In particolare, le risultanze investigative hanno permesso di ricostruire la pretesa economica avanzata da Formoso all’imprenditore (che origina dalla cessione a quest’ultimo da parte dell’indagato di gioielli del fratello Giovanni) e di chiarire il sistematico apporto fornito nella fase di riscossione del denaro da parte di altre persone, notoriamente inserite in contesti mafiosi e che hanno commesso con ‘metodo mafioso’ pressioni e intimidazioni nei confronti della vittima. Una ulteriore conferma dello spessore del boss in ascesa.

Ingenti somme di denaro sono state sequestrate.  Si tratta di somme di denaro depositate su conti correnti “riconducibili ad imprese individuali, operanti nel settore della vendita all’ingrosso di carne e della vendita di oro ed oggetti preziosi, che avevano omesso il versamento dell’IVA e dell’imposta sul reddito, per un importo totale di circa 850.000 euro”, dicono gli inquirenti.
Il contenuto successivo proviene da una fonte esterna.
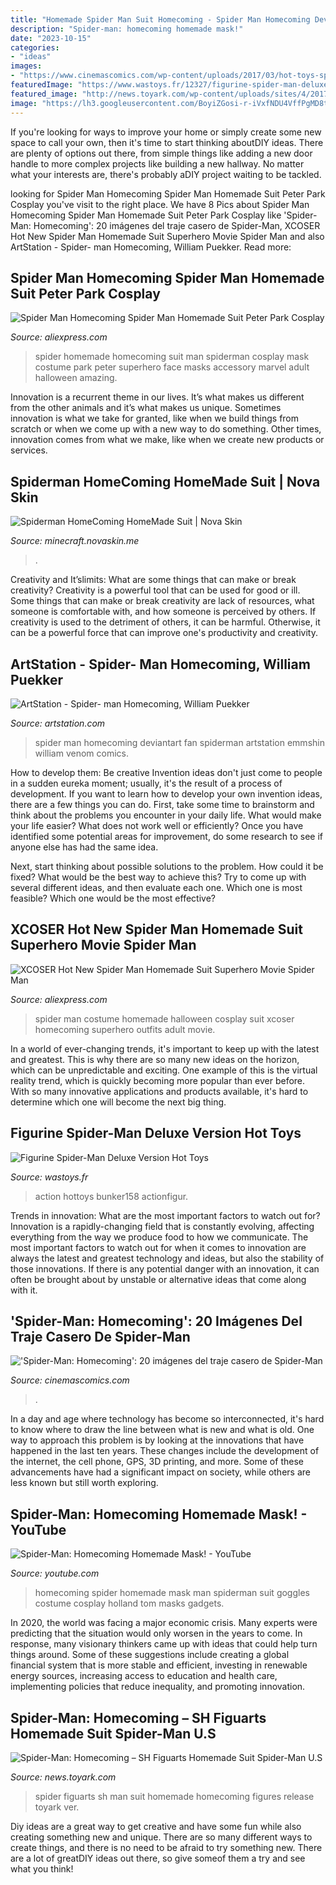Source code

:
 ```yaml
---
title: "Homemade Spider Man Suit Homecoming - Spider Man Homecoming Deviantart Fan Spiderman Artstation Emmshin William Venom Comics"
description: "Spider-man: homecoming homemade mask!"
date: "2023-10-15"
categories:
- "ideas"
images:
- "https://www.cinemascomics.com/wp-content/uploads/2017/03/hot-toys-spider-man-homecoming-traje-casero-9-1.jpg"
featuredImage: "https://www.wastoys.fr/12327/figurine-spider-man-deluxe-version-hot-toys.jpg"
featured_image: "http://news.toyark.com/wp-content/uploads/sites/4/2017/08/SH-Figuarts-Homemade-Suit-Spider-Man-007-1.jpg"
image: "https://lh3.googleusercontent.com/BoyiZGosi-r-iVxfNDU4VffPgMD8t1LFnlSNKGjaoM-IjhIWJr_p2x4YwixO8ecgSK67EBhTCcFVikIXiMftYg=s500"
---
```



If you're looking for ways to improve your home or simply create some new space to call your own, then it's time to start thinking aboutDIY ideas. There are plenty of options out there, from simple things like adding a new door handle to more complex projects like building a new hallway. No matter what your interests are, there's probably aDIY project waiting to be tackled.

	

		
looking for Spider Man Homecoming Spider Man Homemade Suit Peter Park Cosplay you've visit to the right place. We have 8 Pics about Spider Man Homecoming Spider Man Homemade Suit Peter Park Cosplay like &#039;Spider-Man: Homecoming&#039;: 20 imágenes del traje casero de Spider-Man, XCOSER Hot New Spider Man Homemade Suit Superhero Movie Spider Man and also ArtStation - Spider- man Homecoming, William Puekker. Read more:
		
    
## Spider Man Homecoming Spider Man Homemade Suit Peter Park Cosplay

<img loading=lazy src="https://ae01.alicdn.com/kf/HTB1tFUkXPgy_uJjSZR0q6yK5pXa8/Spider-Man-Homecoming-Spider-Man-Homemade-Suit-Peter-Park-Cosplay-Spiderman-Mask-Marvel-Superhero-Costume-Accessory.jpg" onerror="this.onerror=null;this.src='https://tse1.mm.bing.net/th?id=OIP.9YKSD9mxrwWvmyjXcvZZ6wHaHa&amp;pid=15.1';" alt="Spider Man Homecoming Spider Man Homemade Suit Peter Park Cosplay">

_Source: aliexpress.com_

>spider homemade homecoming suit man spiderman cosplay mask costume park peter superhero face masks accessory marvel adult halloween amazing. 

	

Innovation is a recurrent theme in our lives. It’s what makes us different from the other animals and it’s what makes us unique. Sometimes innovation is what we take for granted, like when we build things from scratch or when we come up with a new way to do something. Other times, innovation comes from what we make, like when we create new products or services.

    
## Spiderman HomeComing HomeMade Suit | Nova Skin

<img loading=lazy src="https://lh3.googleusercontent.com/BoyiZGosi-r-iVxfNDU4VffPgMD8t1LFnlSNKGjaoM-IjhIWJr_p2x4YwixO8ecgSK67EBhTCcFVikIXiMftYg=s500" onerror="this.onerror=null;this.src='https://tse4.mm.bing.net/th?id=OIP.y-f0PRFrC2TQoqpweGIsawAAAA&amp;pid=15.1';" alt="Spiderman HomeComing HomeMade Suit | Nova Skin">

_Source: minecraft.novaskin.me_

>. 

	

Creativity and It’slimits: What are some things that can make or break creativity?
Creativity is a powerful tool that can be used for good or ill. Some things that can make or break creativity are lack of resources, what someone is comfortable with, and how someone is perceived by others. If creativity is used to the detriment of others, it can be harmful. Otherwise, it can be a powerful force that can improve one's productivity and creativity.

    
## ArtStation - Spider- Man Homecoming, William Puekker

<img loading=lazy src="https://cdna.artstation.com/p/assets/images/images/006/610/800/large/william-puekker-spiderman32.jpg?1499904618" onerror="this.onerror=null;this.src='https://tse1.mm.bing.net/th?id=OIP._7-zFO5g-4S2gVUEsXGNcwHaKe&amp;pid=15.1';" alt="ArtStation - Spider- man Homecoming, William Puekker">

_Source: artstation.com_

>spider man homecoming deviantart fan spiderman artstation emmshin william venom comics. 

	

How to develop them: Be creative
Invention ideas don't just come to people in a sudden eureka moment; usually, it's the result of a process of development. If you want to learn how to develop your own invention ideas, there are a few things you can do. 
First, take some time to brainstorm and think about the problems you encounter in your daily life. What would make your life easier? What does not work well or efficiently? Once you have identified some potential areas for improvement, do some research to see if anyone else has had the same idea. 

Next, start thinking about possible solutions to the problem. How could it be fixed? What would be the best way to achieve this? Try to come up with several different ideas, and then evaluate each one. Which one is most feasible? Which one would be the most effective?

    
## XCOSER Hot New Spider Man Homemade Suit Superhero Movie Spider Man

<img loading=lazy src="http://ae01.alicdn.com/kf/HTB1DM_bjhGYBuNjy0Fnq6x5lpXaj.jpg" onerror="this.onerror=null;this.src='https://tse4.mm.bing.net/th?id=OIP.J4VrdhBu_NBUKYdP3rTcqQHaHa&amp;pid=15.1';" alt="XCOSER Hot New Spider Man Homemade Suit Superhero Movie Spider Man">

_Source: aliexpress.com_

>spider man costume homemade halloween cosplay suit xcoser homecoming superhero outfits adult movie. 

	

In a world of ever-changing trends, it's important to keep up with the latest and greatest. This is why there are so many new ideas on the horizon, which can be unpredictable and exciting. One example of this is the virtual reality trend, which is quickly becoming more popular than ever before. With so many innovative applications and products available, it's hard to determine which one will become the next big thing.

    
## Figurine Spider-Man Deluxe Version Hot Toys

<img loading=lazy src="https://www.wastoys.fr/12327/figurine-spider-man-deluxe-version-hot-toys.jpg" onerror="this.onerror=null;this.src='https://tse1.mm.bing.net/th?id=OIP.imzEPLb1nQv6itjHwC68ZAHaLG&amp;pid=15.1';" alt="Figurine Spider-Man Deluxe Version Hot Toys">

_Source: wastoys.fr_

>action hottoys bunker158 actionfigur. 

	

Trends in innovation: What are the most important factors to watch out for?
Innovation is a rapidly-changing field that is constantly evolving, affecting everything from the way we produce food to how we communicate. The most important factors to watch out for when it comes to innovation are always the latest and greatest technology and ideas, but also the stability of those innovations. If there is any potential danger with an innovation, it can often be brought about by unstable or alternative ideas that come along with it.

    
## &#039;Spider-Man: Homecoming&#039;: 20 Imágenes Del Traje Casero De Spider-Man

<img loading=lazy src="https://www.cinemascomics.com/wp-content/uploads/2017/03/hot-toys-spider-man-homecoming-traje-casero-9-1.jpg" onerror="this.onerror=null;this.src='https://tse2.mm.bing.net/th?id=OIP.zT0DmC6ABZRKOoTVZPMzfgHaLH&amp;pid=15.1';" alt="&#039;Spider-Man: Homecoming&#039;: 20 imágenes del traje casero de Spider-Man">

_Source: cinemascomics.com_

>. 

	

In a day and age where technology has become so interconnected, it's hard to know where to draw the line between what is new and what is old. One way to approach this problem is by looking at the innovations that have happened in the last ten years. These changes include the development of the internet, the cell phone, GPS, 3D printing, and more. Some of these advancements have had a significant impact on society, while others are less known but still worth exploring.

    
## Spider-Man: Homecoming Homemade Mask! - YouTube

<img loading=lazy src="https://i.ytimg.com/vi/bdK_gbTl8Y8/maxresdefault.jpg" onerror="this.onerror=null;this.src='https://tse2.mm.bing.net/th?id=OIP.ZzJAqaJTEM3Ez5xhMJb5fQHaEK&amp;pid=15.1';" alt="Spider-Man: Homecoming Homemade Mask! - YouTube">

_Source: youtube.com_

>homecoming spider homemade mask man spiderman suit goggles costume cosplay holland tom masks gadgets. 

	

In 2020, the world was facing a major economic crisis. Many experts were predicting that the situation would only worsen in the years to come. In response, many visionary thinkers came up with ideas that could help turn things around. Some of these suggestions include creating a global financial system that is more stable and efficient, investing in renewable energy sources, increasing access to education and health care, implementing policies that reduce inequality, and promoting innovation.

    
## Spider-Man: Homecoming – SH Figuarts Homemade Suit Spider-Man U.S

<img loading=lazy src="http://news.toyark.com/wp-content/uploads/sites/4/2017/08/SH-Figuarts-Homemade-Suit-Spider-Man-007-1.jpg" onerror="this.onerror=null;this.src='https://tse2.mm.bing.net/th?id=OIP.6h3khB7UcaQ2Je-AG-_K5wDTEn&amp;pid=15.1';" alt="Spider-Man: Homecoming – SH Figuarts Homemade Suit Spider-Man U.S">

_Source: news.toyark.com_

>spider figuarts sh man suit homemade homecoming figures release toyark ver. 

	

Diy ideas are a great way to get creative and have some fun while also creating something new and unique. There are so many different ways to create things, and there is no need to be afraid to try something new. There are a lot of greatDIY ideas out there, so give someof them a try and see what you think!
I provvedimenti sono scattati per Lorenzo D’Arpa 58 anni, Paolo Dragna, 64 anni, Pietro Formoso, 69 anni, Francesco La Bua, 68 anni, Pietro Morgano, 70 anni e Vincenzo Meli, 66 anni. Nei confronti di Francesco Paolo Migliaccio, il gip del Trinbunale di Palermo ha imposto il divieto di dimora nel territorio del Comune di Palermo e l’obbligo di presentazione alla polizia giudiziaria.